Charity endureth all things
Do livro "Evening Meditations for all days of the year from texts of Saint Alphonsus of Liguori"... HE THAT LOVES JESUS CHRIST WITH A STRONG LOVE DOE...
HE THAT LOVES JESUS CHRIST WITH A STRONG LOVE DOES NOT CEASE TO LOVE HIM IN THE MIDST OF TEMPTATIONS AND DESOLATIONS
I. St. Francis de Sales says: "It is a mistake to estimate devotion by the consolations which we feel. True devotion in the way of God consists in having a determined will to execute all that is pleasing to God." Almighty God is wont to make use of aridities in order to draw closer to Him His most cherished souls. Attachment to our own inordinate inclinations is the greatest obstacle to true union with God. When, therefore, God intends to draw a soul to His perfect love, He endeavours to detach her from all affection to created goods. Thus His first care is to deprive her of temporal goods, of worldly pleasures, of property, honours, friends, relations, and bodily health; by the like means, that is, of losses, troubles, neglect, bereavements, and infirmities, He extirpates by degrees all earthly attachment, in order that the affections may be set on Him alone.

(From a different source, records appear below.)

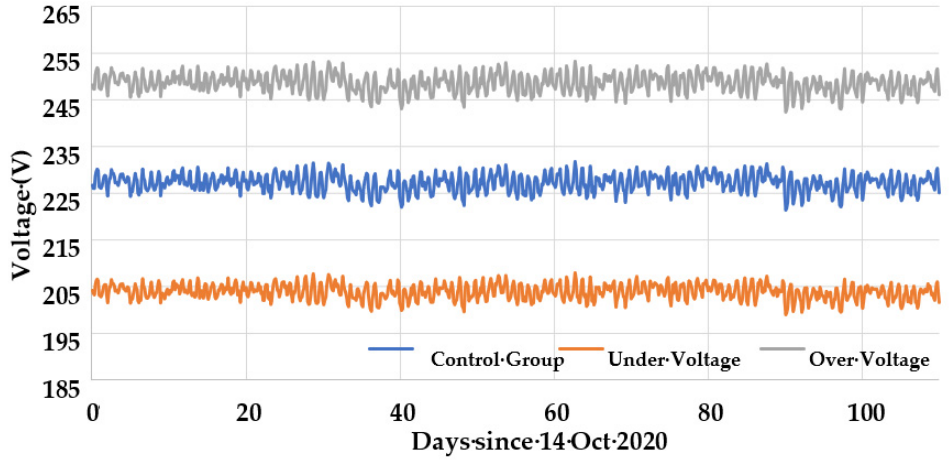
results of the voltage to which the lamps were exposed were the same as the results of measurements with the distribution transformer. The measurements in Figure 3 also show that the voltages in the three phases (groups) followed each other. Figure 3. Voltage with three of the groups, 3-h values, 14 October 2020 through 1 February 2021. The voltage will not be constant for a 3-h period. From the measurement data over each 3-h period, the highest rms value over a period of 20 ms and the rms value over the entire period were calculated. The difference between these two values is shown in Figure 4. The voltage varies less than 2% of the rated voltage over most 3-h periods. The highest measured variation is 3.1% of the rated voltage.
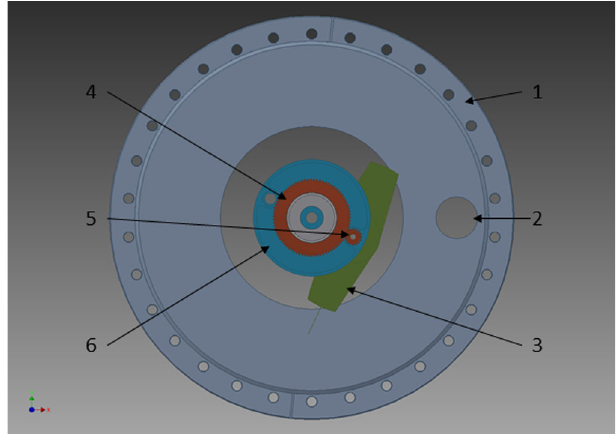
FIG. 3 (color online). A 3D rendering of the gears setup: (1) vacuum flange; (2) beam pipe; (3) blade with attached carbon wire; (4) stationary gear G 1 ; (5) rotating gear G 2 ; (6) rotating gear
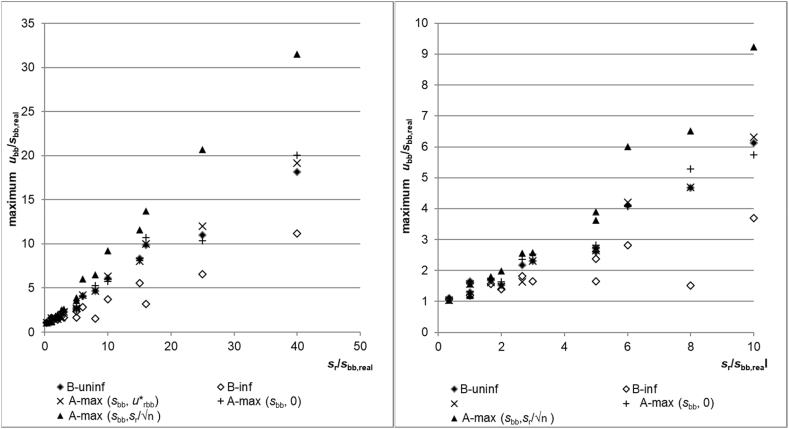
Maximum overestimation of sbb,real. Left all sr/sbb,real ratios. Right: only area for sr/sbb,real up to 10.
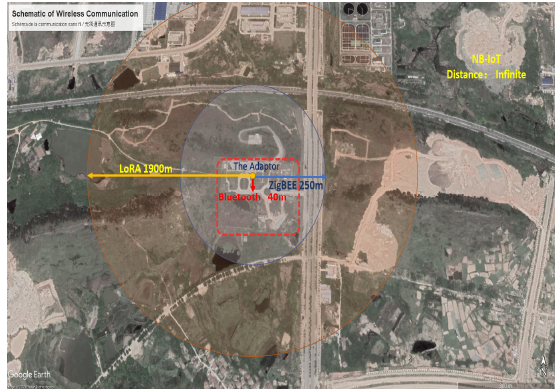
Figure 9. Schematic of Wireless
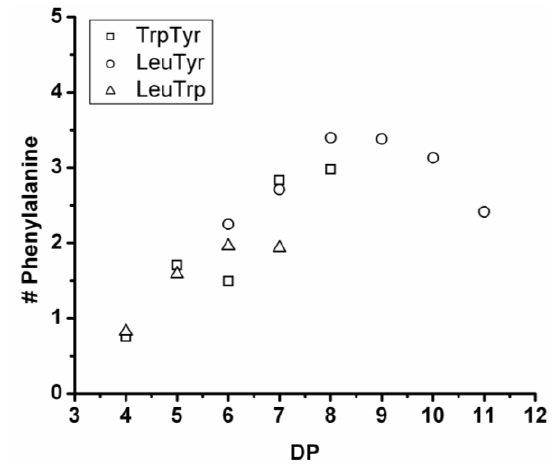
Figure 30. Average amount of phenylalanine in ternary co-oligo amino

II. With a view to produce a longing for spiritual things God regales the soul at first with great consolations, with an abundance of tears and tenderness. She is thus easily weaned from the gratifications of sense, and seeks further to mortify herself with works of penance, fasts, cilices, and disciplines. At this stage the director must keep a check on her, and not allow her to practise mortifications—at least not all those for which she asks permission —because, under the spur of this sensible devotion, a soul might easily ruin her health by indiscretion. It is a subtle artifice of the devil, when he beholds a person giving himself up to God, and receiving the consolations and caresses which God generally gives to beginners, to do his utmost to plunge him into the performance of such immoderate penances as utterly to destroy his health; so that afterwards, because of bodily weakness, he not only gives up the mortifications, but prayer, Communion, and all exercises of devotion, and eventually sinks back into his old way of living. On this account, the director should be very sparing in allowing mortifications to those who are only just entering upon the spiritual life, and who desire to practise bodily mortifications. Let him exhort them to practise rather interior mortification by bearing patiently with affronts and contradictions, by obedience to superiors, by bridling the curiosity to see, to hear, and the like; and let him tell them that, when they have acquired the good habit of practising these interior mortifications, they will then be sufficiently perfect to proceed to the external. It would be, of course, a serious error to say, as some say, that external mortifications are of little or no use. Without doubt, interior mortification is most requisite for perfection; but it does not follow from this that external mortifications are unnecessary. St. Vincent de Paul declared that the person who did not practise external mortifications would be mortified neither interiorly nor exteriorly. And St. John of the Cross declared that the director who despised external mortifications was unworthy of confidence, even though he should work miracles.